Tuesday, February 14, 2006

A sign on the road ahead: Retailers hire 'human billboards'

Michael Demasi
The Business Review (Albany)

LATHAM, N.Y. - Why was a 21-year-old, laid-off Christmas tree farm hand from a tiny town in northern Pennsylvania standing on a sidewalk along busy Route 7 in Latham for three days straight?

He was a walking billboard for a children's clothing store, 4 Ever Kids.

Cain Dieffenbach is one of the small legion of sign holders hired by local and national retail stores to get the word out--literally--about end-of-season discounts and going-out-of-business sales.

These aren't the people who get paid to dress in funny costumes and wave at cars.

These are the people who get paid to stand on a street corner holding a big sign with bright letters.

That's it.

For hours at a time, as if they're one picketer at a phantom rally.

If they're lucky, as Dieffenbach was during his recent stint, the winter weather is unseasonably mild. Even so, he came prepared with long johns, thermal socks, hunting gloves and a red knit hat that matched his Chuck Taylor Converse sneakers.

Asked how much he gets paid, Dieffenbach said it's about minimum wage. A friend back home owns a small company that offers the sign service, and Dieffenbach figured he could make some money now that the Christmas tree-cutting season is over.

He said the worst part was the five-hour drive from his home in Canton, Pa., to Latham because he gets carsick.

"I could stand still, but I'd rather walk around," the polite, soft-spoken Dieffenbach said as traffic roared by Peter Harris Plaza one day in January.

Although town residents sometimes complain about the practice, Colonie's sign ordinance has no prohibition against it.

"It's a free-speech issue," said Bob Cordell, chief commercial building inspector. "I can't regulate it. I can regulate signs, but I cannot regulate somebody's ability to communicate. ...If the sign is by itself on the ground, that's a different story."

The town of Guilderland takes a completely different stance.

Temporary signs are forbidden without a permit or zoning variance. As a result, Zoning Enforcement Officer Rodger Stone occasionally investigates calls about human billboards, particularly around Crossgates Mall. He said most retailers put a halt to the advertising once they learn about the town's laws, but not everyone agrees to stop.

Whitehall Jewelers in Crossgates is an example. The store has held a liquidation sale for the past couple of months as it prepares to close, one of 77 locations shutting down in the Chicago-based chain.

Stone said he warned Whitehall Jewelers to stop around Christmas, but the signs were back Jan. 23. He wrote an appearance ticket for violating the sign ordinance, an infraction that could result in a fine of several hundred dollars.

In six years, Stone said only two or three businesses have been fined. The charge was dropped in other cases when the violators promised not to do it anymore.

John Pytleski, manager at Whitehall Jewelers, called the ticket "absurd." He said it's not the store's problem, because the sign holders were hired by a liquidation company in charge of the going-out-of-business sale.

Regardless, Pytleski said the prohibition was ridiculous.

"It's not like we're on Madison Avenue or Fifth Avenue in New York City," he said. "This is Albany."


  1. I find it hard to believe that municipalities can legally cite companies for this practice.
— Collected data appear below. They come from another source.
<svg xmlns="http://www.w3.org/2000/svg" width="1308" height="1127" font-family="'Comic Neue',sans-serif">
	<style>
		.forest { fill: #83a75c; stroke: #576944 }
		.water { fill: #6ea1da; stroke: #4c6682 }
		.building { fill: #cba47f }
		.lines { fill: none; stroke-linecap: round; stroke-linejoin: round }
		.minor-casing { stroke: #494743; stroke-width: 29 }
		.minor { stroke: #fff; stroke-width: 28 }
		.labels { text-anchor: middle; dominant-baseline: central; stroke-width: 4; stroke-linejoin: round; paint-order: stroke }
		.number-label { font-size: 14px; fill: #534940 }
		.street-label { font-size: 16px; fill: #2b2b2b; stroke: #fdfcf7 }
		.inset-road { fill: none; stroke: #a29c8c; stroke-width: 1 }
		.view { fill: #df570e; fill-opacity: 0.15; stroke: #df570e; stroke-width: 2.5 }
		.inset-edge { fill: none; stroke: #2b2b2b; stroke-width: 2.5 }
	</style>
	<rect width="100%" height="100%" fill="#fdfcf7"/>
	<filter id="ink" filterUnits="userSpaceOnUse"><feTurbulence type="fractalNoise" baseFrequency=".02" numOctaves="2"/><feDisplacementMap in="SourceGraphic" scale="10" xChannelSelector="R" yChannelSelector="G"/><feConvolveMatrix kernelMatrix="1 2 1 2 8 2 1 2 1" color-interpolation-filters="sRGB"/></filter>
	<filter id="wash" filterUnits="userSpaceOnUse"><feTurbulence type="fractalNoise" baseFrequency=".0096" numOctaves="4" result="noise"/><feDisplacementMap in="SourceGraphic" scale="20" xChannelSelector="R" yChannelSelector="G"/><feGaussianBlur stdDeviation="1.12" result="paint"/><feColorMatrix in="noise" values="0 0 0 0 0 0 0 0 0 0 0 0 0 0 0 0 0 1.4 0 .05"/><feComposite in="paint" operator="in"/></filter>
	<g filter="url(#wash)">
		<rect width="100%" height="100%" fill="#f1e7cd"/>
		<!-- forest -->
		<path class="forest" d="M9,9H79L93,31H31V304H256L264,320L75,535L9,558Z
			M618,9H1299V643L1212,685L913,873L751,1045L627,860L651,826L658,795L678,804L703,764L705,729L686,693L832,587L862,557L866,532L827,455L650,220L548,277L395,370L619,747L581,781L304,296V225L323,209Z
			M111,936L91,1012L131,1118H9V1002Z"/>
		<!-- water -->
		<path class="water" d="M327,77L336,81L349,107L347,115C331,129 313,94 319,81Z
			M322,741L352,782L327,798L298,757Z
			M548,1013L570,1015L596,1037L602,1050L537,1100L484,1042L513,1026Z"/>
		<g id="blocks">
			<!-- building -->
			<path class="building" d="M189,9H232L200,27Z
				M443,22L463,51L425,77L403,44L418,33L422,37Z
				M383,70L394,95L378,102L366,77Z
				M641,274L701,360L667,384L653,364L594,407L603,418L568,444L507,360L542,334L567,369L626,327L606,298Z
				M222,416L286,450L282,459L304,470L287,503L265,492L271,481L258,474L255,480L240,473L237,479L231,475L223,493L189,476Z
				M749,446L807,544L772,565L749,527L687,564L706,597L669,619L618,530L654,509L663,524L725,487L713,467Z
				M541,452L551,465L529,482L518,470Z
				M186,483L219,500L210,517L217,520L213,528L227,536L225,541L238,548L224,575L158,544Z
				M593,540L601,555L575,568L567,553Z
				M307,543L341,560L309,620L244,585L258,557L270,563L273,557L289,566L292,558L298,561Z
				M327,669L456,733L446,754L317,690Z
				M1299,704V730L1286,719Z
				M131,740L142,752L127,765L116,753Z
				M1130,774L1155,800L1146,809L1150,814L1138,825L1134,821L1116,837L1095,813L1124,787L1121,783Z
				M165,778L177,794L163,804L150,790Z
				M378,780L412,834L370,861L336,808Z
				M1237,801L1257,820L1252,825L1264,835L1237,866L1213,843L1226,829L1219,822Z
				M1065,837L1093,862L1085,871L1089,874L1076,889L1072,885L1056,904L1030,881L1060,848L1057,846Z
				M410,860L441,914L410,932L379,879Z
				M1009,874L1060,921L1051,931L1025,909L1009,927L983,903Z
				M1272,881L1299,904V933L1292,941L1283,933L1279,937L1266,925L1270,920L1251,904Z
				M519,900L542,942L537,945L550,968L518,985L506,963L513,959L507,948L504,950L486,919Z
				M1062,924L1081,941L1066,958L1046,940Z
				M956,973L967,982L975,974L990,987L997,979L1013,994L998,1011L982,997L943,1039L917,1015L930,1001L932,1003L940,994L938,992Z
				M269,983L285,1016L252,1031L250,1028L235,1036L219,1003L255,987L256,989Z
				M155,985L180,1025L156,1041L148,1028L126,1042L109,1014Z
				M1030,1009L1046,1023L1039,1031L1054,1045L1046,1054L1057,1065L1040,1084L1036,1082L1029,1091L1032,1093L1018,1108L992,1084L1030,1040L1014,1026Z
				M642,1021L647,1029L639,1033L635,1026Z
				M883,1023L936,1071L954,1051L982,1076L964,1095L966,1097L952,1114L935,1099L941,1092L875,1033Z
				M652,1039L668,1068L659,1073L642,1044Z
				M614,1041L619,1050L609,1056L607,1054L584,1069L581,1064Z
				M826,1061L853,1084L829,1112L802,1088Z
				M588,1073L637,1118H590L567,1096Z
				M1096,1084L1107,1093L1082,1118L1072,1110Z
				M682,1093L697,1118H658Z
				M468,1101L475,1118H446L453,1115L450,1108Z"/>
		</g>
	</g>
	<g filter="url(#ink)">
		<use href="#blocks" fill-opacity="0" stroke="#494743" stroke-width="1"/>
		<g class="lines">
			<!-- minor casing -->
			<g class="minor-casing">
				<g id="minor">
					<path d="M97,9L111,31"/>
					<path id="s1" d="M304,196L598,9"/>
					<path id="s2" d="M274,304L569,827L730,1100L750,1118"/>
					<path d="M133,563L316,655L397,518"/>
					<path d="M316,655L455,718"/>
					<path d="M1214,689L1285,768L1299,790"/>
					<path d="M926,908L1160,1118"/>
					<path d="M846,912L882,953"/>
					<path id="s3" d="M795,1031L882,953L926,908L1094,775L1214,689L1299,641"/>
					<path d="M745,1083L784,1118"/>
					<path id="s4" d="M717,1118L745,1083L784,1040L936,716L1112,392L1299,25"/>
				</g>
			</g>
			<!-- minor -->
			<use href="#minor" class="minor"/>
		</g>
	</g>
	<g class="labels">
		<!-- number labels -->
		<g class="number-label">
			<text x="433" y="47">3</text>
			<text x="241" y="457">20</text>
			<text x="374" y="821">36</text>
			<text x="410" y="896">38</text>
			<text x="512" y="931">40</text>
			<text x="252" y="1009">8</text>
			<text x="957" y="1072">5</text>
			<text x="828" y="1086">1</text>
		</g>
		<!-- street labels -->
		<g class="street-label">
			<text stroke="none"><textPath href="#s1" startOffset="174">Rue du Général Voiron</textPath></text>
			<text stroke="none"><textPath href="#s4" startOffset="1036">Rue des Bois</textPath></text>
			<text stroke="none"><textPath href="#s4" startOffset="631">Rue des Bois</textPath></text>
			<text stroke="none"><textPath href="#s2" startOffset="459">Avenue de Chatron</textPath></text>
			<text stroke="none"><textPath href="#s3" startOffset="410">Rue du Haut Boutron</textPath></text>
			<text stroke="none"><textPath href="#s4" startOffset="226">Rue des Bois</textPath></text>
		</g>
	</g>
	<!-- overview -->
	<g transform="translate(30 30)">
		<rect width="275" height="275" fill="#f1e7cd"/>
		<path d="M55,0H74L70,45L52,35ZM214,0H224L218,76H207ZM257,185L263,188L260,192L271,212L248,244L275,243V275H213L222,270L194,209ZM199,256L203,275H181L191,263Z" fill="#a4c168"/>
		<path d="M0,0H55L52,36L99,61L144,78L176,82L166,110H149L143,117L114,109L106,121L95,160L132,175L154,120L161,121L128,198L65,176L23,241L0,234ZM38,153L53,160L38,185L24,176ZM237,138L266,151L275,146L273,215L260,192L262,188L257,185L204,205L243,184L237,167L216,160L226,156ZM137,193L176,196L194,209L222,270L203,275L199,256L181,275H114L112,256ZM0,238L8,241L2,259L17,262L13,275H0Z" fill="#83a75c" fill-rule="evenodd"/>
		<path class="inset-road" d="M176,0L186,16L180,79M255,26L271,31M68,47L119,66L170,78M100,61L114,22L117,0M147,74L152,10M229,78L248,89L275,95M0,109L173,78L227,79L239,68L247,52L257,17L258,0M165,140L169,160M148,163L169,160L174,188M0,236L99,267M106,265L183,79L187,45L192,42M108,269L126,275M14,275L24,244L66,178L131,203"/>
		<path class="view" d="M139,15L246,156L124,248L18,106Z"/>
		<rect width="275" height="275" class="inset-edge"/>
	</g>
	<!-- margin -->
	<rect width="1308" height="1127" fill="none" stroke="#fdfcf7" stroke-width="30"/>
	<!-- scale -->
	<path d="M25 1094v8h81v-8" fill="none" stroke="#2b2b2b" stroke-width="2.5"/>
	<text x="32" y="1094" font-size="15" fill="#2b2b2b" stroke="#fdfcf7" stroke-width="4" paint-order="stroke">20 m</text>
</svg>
In my mind, it does become a First Amendment issue when a person holds a sign vs. a sign being displayed by itself on the sidewalk. If it's illegal for a person to hold a sign advertising a store, how is it not illegal for a person to hold a sign advertising a political philosophy?

    I'm all for code enforcement, but Zoning can never regulate the actions of human beings.

  2. Human signs can be cited under nuisance regulations or for placing pedestrians in the highway's right-of-way. it's all a little silly. As long as a person is not throwing themselves into traffic, what is the big deal?

    On my end, Big Green is prohibited by the shopping center from putting up outdoor advertisements, though one day we decorated out office leader's SUV with Big Green ballons and a banner.

  3. I'm grabbing at straws here, but I'm somewhat under the impression that the precedent for such laws was set when people 'espousing strong political philosophies,' especially when using them to implore customers to boycott certain businesses on principle, were banned from storefronts by the same nuisance laws that apply here.

    e.g. I stand outside of a Gap, imploring customers to boycott the store and its affiliates because of abominable labor practices in the third world. I do so noiselessly and with some visual media to illustrate my point. Brilliant political tactic in a world where the general populace is not only increasingly ignorant of corporate practices, but powerless to do anything about them. So a bunch of nuisance ordinances are passed, keeping these rabble-rousers away from malls and storefronts. Who lobbied for that one? hmmmmmmm.... it's coming to me, give me a sec.

    So it's not without precedent that sandwich-board guys should fall under the same jurisdiction.

  4. When you think about it, that is true. Great insight.